Plotting correlations for random effects

In the following, we will plot predictions including random effects for five arbitrary participants (just as illustration), and correlations between random effects for INTEGRATION == "no" and INTEGRATION == "yes", as individual odds ratios. (I am not sure whether the latter is common practice, but it is illustrative.)

ranef.df <- data.frame(ranef(exp_int_agentivity.fc.glmm)$subjects)
ranef.df$participants <- rownames(ranef.df)
colnames(ranef.df)[1:4] <- c("INSTR", "COM_S", "INT_YES_INSTR", "INT_YES_COM_S")

ranef.df <- ranef.df %>%
  mutate(INSTR = INSTR + exp_int_agentivity.fc.glmm@beta[1]) %>%
  mutate(COM_S = COM_S + exp_int_agentivity.fc.glmm@beta[2]) %>%
  mutate(INT_YES_INSTR = INT_YES_INSTR + exp_int_agentivity.fc.glmm@beta[3]) %>%
  mutate(INT_YES_COM_S = INT_YES_COM_S + exp_int_agentivity.fc.glmm@beta[4]) %>%
  arrange(INT_YES_COM_S)

set.seed(42)

ranef.sub.df <- subset(ranef.df, participants %in% sample(ranef.df$participants, 5))

ranef.sub.df <- 
  ranef.sub.df %>% 
  gather(condition, pred, INSTR:INT_YES_COM_S)

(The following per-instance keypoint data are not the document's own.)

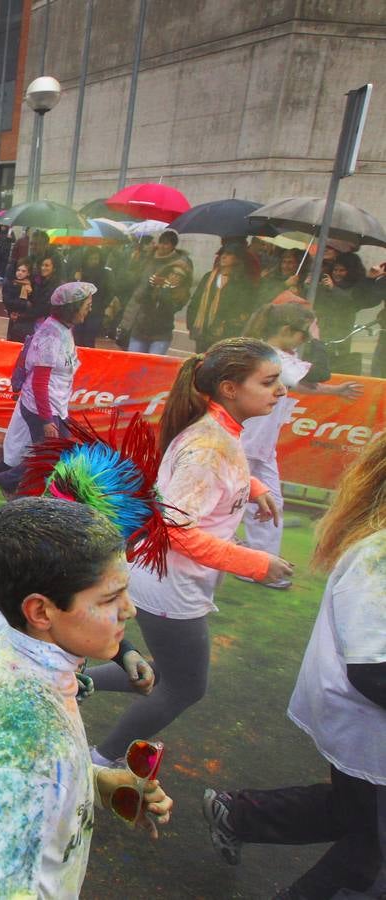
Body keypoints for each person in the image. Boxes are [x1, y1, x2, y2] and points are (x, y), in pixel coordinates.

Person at [0, 498, 173, 899]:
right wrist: (43, 784)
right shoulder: (35, 748)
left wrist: (89, 782)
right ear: (41, 612)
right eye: (110, 599)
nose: (128, 610)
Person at [93, 338, 297, 765]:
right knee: (185, 686)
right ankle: (103, 757)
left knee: (167, 673)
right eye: (270, 382)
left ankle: (72, 681)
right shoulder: (210, 443)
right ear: (229, 388)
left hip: (165, 577)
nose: (281, 392)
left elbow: (211, 478)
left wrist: (254, 489)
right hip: (169, 585)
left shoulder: (220, 430)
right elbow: (178, 530)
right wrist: (256, 562)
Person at [202, 432, 386, 898]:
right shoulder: (377, 558)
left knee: (355, 814)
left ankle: (241, 814)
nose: (280, 393)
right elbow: (371, 669)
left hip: (360, 724)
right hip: (364, 722)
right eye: (268, 383)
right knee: (369, 852)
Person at [238, 303, 363, 571]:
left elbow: (302, 384)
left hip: (262, 445)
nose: (305, 340)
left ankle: (262, 564)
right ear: (286, 330)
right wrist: (318, 341)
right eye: (303, 334)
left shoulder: (279, 356)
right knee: (228, 500)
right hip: (243, 442)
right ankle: (228, 556)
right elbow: (318, 373)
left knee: (270, 504)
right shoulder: (269, 355)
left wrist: (335, 391)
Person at [0, 282, 96, 495]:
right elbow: (40, 383)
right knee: (51, 454)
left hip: (55, 406)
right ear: (72, 307)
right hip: (41, 407)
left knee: (57, 452)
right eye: (87, 304)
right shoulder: (50, 336)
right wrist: (47, 419)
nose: (90, 308)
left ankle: (1, 475)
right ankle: (9, 482)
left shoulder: (65, 329)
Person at [121, 228, 192, 354]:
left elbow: (178, 299)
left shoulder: (179, 266)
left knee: (152, 367)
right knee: (133, 364)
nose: (162, 246)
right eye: (161, 242)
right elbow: (132, 283)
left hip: (161, 327)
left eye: (167, 243)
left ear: (173, 246)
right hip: (140, 322)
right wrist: (133, 263)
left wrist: (164, 287)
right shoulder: (147, 259)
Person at [188, 241, 258, 352]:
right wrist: (191, 324)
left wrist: (225, 328)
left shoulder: (243, 284)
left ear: (238, 259)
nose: (223, 256)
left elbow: (242, 310)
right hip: (201, 333)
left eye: (229, 254)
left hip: (223, 337)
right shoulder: (208, 277)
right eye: (222, 253)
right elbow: (195, 301)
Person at [1, 259, 37, 342]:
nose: (20, 273)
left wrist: (30, 294)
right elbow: (7, 301)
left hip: (26, 321)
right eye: (18, 270)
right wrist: (25, 304)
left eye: (23, 271)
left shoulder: (31, 285)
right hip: (13, 317)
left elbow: (34, 303)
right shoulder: (11, 283)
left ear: (28, 273)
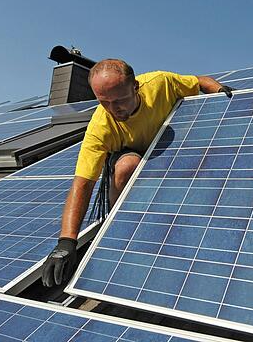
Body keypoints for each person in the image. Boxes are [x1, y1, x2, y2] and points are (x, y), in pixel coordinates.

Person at [41, 59, 232, 287]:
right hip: (131, 160)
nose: (114, 109)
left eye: (120, 100)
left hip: (169, 151)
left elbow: (200, 81)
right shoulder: (100, 127)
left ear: (136, 86)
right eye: (105, 102)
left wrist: (220, 91)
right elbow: (83, 184)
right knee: (127, 166)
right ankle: (121, 229)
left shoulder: (161, 83)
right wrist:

ranef.sub.df$condition <- 
  factor(ranef.sub.df$condition, levels = c("INSTR", "COM_S", "INT_YES_INSTR", "INT_YES_COM_S"))

ggplot(ranef.sub.df, aes(x = condition)) + 
  geom_line(aes(y = pred, group = participants, color = participants), show.legend = FALSE) +
  scale_x_discrete(labels = c("Instrumental/no int.", "Comitative/no int.", 
                              "Instrumental/Int.", "Comitative/Int.")) +
  labs(x = "Linear predictions for five arbitrary participants", y = "")

The figure shows nicely the spread between participants in the different condition, but also the comparatively uniform behavior w.r.t. the last condition.

ggplot(ranef.df, aes(x = INT_YES_COM_S, y = INT_YES_INSTR)) +
  geom_point(aes(color = participants), show.legend = FALSE) +
  labs(x = "PP > OBJ given COM(S)", 
       y = "PP > OBJ given INSTR", 
       subtitle = "Negative correlation of random slopes for ADVERBIAL_TYPE given INTEGRATION == yes")

ggplot(ranef.df, aes(x = COM_S, y = INSTR)) +
  geom_point(aes(color = participants), show.legend = FALSE) +
  labs(x = "PP > OBJ given COM(S)", 
       y = "PP > OBJ given INSTR", 
       subtitle = "Positive correlation of random slopes for ADVERBIAL_TYPE given INTEGRATION == no")

We notice that not only do the correlations between the random effects for ADVERBIAL_TYPE differ, but also that the by-subject variability for COM(S) given INTEGRATION == "yes" is much smaller.